Problem details
Each line in the entries below that contains the word "labels" counts once. Report how many there are and nothing more.

Data for the task
==*==

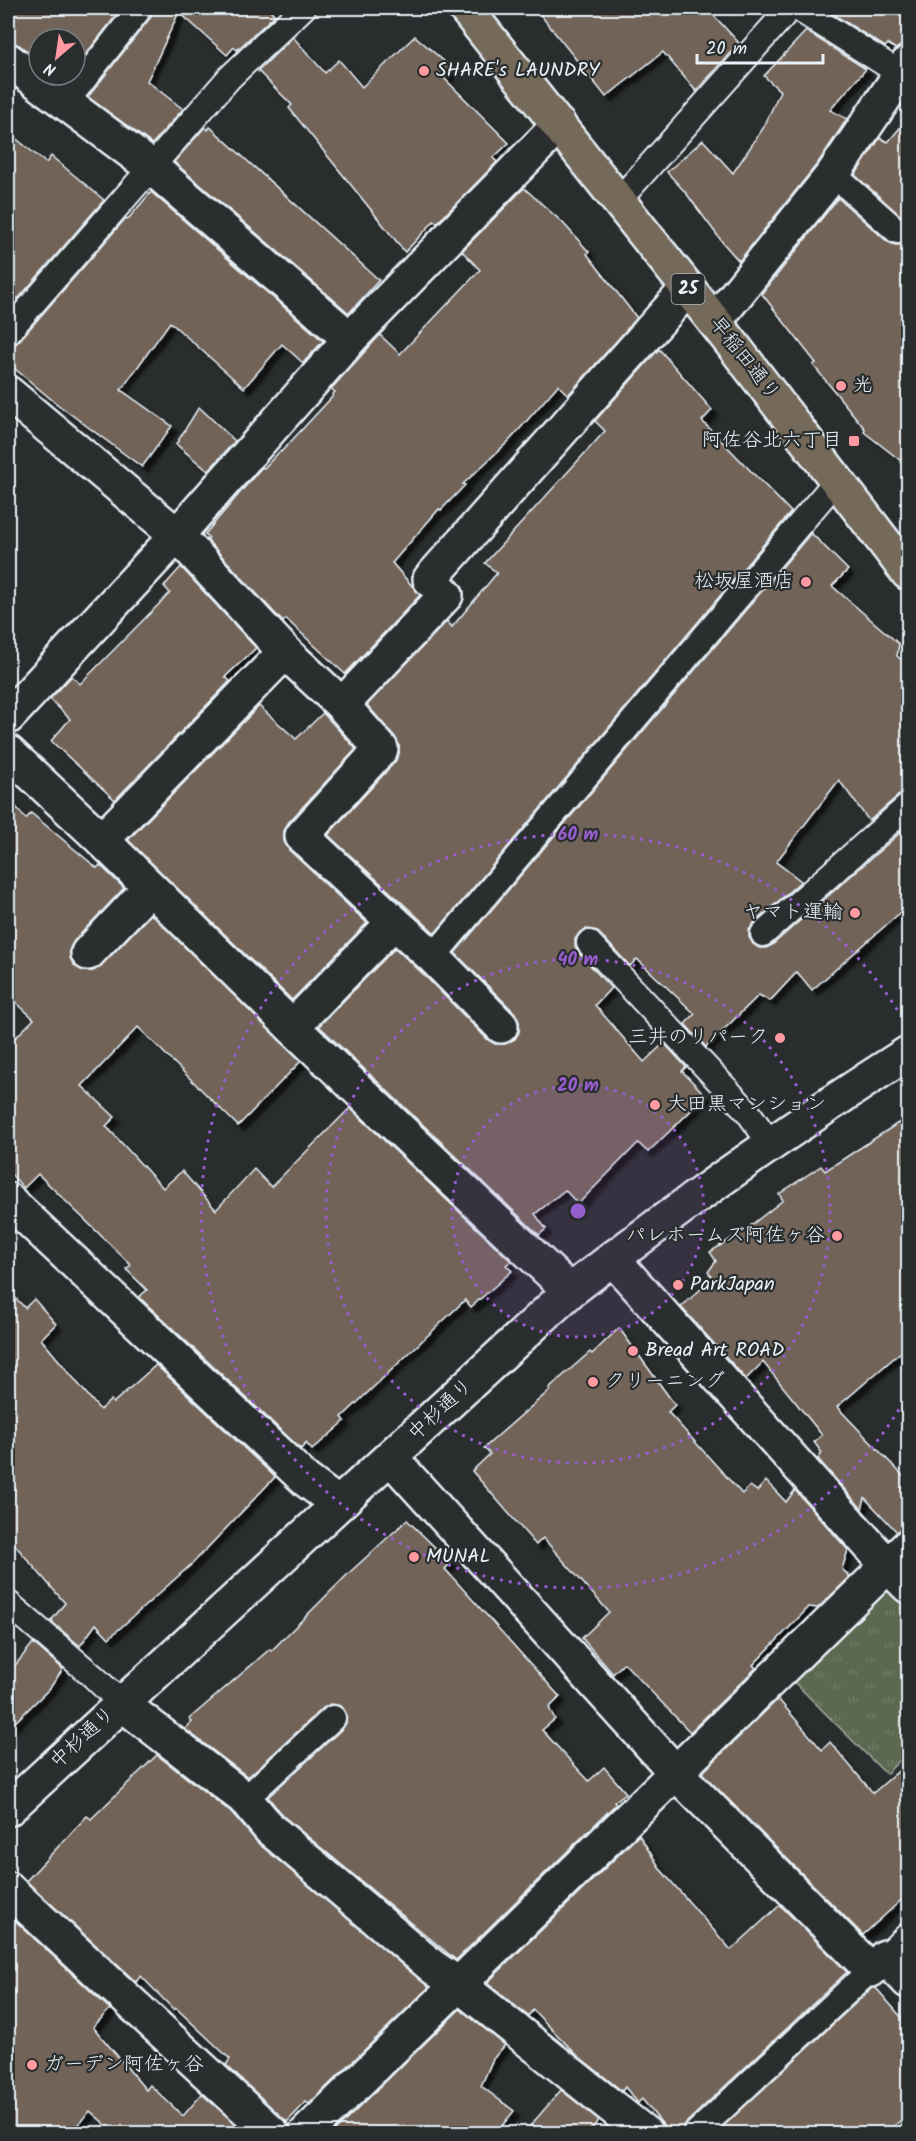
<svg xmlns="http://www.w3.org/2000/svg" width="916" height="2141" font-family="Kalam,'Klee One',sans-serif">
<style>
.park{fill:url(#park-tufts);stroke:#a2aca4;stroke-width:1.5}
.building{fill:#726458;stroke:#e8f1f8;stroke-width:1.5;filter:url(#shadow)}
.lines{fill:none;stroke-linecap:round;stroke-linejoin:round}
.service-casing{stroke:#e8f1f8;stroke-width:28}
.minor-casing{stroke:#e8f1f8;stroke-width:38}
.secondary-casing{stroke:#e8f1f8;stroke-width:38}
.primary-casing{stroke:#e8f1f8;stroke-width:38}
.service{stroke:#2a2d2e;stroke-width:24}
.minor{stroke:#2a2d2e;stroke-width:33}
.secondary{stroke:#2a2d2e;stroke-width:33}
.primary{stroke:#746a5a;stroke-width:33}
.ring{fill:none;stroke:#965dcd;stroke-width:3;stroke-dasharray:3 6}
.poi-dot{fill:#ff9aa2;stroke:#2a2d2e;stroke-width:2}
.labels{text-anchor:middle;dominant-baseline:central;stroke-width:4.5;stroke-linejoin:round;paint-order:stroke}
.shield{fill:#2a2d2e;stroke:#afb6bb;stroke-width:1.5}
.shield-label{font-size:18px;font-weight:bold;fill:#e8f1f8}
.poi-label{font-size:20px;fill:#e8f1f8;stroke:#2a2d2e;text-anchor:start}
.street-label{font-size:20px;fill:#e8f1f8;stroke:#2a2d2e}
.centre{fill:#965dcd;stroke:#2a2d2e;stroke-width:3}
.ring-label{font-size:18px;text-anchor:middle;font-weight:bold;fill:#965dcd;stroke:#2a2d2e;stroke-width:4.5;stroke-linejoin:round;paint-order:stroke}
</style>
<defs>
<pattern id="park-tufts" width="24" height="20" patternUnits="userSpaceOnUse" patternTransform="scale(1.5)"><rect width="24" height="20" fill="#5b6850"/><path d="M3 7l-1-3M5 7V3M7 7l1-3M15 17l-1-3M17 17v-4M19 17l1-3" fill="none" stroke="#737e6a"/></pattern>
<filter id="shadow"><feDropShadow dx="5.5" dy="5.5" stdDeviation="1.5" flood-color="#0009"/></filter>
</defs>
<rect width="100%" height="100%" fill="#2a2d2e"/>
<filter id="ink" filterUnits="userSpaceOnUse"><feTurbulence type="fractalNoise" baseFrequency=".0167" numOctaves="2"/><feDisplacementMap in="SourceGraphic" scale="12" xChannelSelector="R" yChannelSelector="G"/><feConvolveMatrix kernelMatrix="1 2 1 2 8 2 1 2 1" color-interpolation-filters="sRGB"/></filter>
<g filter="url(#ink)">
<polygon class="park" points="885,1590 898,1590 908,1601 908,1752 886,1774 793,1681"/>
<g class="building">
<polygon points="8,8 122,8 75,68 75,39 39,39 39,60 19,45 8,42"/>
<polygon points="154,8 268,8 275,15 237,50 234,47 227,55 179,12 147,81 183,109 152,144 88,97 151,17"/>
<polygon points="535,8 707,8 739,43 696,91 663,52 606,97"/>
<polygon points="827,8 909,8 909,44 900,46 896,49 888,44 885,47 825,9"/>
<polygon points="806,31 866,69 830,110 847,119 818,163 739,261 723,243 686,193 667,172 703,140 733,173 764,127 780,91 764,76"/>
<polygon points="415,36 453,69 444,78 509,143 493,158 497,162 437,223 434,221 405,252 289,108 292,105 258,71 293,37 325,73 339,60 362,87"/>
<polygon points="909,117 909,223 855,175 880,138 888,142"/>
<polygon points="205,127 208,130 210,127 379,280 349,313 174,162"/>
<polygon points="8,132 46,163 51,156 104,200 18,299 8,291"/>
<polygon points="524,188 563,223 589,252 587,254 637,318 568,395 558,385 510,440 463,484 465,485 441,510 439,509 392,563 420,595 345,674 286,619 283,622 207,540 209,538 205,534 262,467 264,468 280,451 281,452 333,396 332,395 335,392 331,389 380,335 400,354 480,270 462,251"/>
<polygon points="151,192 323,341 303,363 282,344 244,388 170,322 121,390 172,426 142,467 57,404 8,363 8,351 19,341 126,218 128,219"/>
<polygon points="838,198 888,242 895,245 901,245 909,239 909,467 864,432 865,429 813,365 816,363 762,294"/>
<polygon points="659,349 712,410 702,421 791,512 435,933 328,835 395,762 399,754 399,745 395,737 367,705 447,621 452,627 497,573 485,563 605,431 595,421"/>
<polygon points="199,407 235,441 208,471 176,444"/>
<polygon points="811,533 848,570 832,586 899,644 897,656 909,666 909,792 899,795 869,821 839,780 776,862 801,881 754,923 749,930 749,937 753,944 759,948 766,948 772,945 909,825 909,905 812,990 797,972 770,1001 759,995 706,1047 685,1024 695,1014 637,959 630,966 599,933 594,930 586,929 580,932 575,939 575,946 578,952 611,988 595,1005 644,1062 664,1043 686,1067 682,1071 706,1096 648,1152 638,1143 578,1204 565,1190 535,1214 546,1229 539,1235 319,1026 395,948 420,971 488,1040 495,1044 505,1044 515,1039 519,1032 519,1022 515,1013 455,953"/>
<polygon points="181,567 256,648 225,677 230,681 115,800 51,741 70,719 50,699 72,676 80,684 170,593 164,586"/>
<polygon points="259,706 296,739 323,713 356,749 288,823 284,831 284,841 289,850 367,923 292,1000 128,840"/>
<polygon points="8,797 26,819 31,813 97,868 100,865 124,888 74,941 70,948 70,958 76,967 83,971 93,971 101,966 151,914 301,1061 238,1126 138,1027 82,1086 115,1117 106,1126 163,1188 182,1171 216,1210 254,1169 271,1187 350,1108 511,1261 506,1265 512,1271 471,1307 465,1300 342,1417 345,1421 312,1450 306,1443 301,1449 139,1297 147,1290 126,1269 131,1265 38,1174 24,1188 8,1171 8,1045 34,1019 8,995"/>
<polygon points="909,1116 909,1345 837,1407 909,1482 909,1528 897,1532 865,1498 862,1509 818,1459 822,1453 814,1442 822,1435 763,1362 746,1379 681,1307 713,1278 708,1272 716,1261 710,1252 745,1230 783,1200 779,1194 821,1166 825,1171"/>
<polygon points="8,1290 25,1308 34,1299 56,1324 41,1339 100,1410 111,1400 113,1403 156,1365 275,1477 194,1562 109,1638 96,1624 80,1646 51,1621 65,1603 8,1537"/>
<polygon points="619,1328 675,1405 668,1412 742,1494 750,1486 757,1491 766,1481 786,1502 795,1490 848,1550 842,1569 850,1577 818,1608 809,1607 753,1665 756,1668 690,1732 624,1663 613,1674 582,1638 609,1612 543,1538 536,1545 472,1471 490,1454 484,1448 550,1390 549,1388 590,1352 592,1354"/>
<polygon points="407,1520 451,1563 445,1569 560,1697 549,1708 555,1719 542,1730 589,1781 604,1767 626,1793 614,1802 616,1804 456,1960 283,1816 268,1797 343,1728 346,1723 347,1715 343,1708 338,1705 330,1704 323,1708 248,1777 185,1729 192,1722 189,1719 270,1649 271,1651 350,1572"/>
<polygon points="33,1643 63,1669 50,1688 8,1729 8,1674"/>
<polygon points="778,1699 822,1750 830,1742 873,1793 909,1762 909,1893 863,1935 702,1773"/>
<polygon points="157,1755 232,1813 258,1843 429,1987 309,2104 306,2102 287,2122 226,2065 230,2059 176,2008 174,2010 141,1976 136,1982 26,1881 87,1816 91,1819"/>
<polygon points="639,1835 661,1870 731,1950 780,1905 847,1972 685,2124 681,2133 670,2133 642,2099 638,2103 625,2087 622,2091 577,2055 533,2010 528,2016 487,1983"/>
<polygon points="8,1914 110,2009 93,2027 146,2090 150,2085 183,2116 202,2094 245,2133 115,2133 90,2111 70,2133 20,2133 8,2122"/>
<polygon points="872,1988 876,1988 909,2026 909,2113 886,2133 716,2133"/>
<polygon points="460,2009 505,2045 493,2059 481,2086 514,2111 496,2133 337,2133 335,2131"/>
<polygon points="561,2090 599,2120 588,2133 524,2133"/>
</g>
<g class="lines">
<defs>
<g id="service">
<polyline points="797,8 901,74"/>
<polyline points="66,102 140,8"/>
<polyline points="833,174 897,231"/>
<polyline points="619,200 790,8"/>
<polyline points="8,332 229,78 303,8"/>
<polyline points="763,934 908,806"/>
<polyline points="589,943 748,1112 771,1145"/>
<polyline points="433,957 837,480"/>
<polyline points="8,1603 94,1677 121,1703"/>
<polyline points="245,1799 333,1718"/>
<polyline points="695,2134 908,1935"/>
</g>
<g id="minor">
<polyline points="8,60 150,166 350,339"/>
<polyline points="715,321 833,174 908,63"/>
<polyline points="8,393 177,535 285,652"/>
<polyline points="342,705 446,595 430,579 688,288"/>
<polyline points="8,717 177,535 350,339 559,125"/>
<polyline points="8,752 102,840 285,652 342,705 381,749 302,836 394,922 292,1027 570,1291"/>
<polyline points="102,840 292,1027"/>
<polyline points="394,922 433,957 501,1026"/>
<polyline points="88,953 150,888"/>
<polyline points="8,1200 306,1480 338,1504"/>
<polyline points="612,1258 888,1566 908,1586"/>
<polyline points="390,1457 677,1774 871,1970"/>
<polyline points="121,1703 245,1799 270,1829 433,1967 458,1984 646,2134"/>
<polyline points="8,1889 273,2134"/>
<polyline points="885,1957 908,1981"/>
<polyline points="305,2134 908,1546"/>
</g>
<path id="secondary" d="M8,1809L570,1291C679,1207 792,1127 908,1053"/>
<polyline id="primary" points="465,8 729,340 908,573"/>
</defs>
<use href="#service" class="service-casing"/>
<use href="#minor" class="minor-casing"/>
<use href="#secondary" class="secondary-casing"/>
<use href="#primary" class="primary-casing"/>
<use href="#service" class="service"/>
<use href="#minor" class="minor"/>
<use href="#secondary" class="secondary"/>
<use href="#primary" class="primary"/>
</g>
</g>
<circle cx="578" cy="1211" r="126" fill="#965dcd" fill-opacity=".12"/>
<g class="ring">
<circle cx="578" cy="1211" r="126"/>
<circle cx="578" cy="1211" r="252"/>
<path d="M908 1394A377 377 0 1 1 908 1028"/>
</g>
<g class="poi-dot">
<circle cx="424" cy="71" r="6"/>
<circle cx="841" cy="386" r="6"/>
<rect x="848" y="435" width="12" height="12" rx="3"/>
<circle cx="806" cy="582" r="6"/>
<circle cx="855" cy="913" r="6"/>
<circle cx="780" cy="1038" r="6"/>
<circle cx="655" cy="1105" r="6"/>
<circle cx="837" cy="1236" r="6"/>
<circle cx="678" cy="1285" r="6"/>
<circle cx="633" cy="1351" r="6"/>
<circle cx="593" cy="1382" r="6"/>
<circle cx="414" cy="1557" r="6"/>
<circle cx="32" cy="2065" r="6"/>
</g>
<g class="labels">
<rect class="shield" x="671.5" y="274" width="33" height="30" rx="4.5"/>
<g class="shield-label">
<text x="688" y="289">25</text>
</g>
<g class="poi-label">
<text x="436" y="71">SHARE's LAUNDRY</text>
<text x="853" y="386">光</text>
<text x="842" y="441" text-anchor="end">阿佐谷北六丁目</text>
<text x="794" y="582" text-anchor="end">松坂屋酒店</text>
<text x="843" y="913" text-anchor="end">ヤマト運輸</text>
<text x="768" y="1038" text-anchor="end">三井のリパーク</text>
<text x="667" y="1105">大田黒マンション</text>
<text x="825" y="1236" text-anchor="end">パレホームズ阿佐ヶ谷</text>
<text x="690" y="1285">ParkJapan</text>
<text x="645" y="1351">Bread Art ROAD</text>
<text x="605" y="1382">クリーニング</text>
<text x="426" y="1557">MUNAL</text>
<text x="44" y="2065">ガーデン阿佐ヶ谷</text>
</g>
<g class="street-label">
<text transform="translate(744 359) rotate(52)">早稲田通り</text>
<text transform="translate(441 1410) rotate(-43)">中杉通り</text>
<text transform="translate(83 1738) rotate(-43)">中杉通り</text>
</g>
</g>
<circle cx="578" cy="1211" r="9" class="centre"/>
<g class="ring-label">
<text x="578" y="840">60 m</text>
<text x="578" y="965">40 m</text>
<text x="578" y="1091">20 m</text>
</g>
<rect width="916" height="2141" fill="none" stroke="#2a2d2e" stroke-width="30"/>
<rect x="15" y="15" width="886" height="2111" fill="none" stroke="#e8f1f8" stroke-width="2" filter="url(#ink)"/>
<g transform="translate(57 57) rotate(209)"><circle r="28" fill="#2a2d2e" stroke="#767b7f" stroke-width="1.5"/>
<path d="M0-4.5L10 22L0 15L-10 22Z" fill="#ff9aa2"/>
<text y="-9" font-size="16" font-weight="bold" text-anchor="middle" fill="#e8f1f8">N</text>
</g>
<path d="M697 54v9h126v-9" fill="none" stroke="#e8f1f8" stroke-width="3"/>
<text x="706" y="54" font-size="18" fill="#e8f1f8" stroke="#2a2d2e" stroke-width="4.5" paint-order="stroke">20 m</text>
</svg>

==*==

Solved exercise
2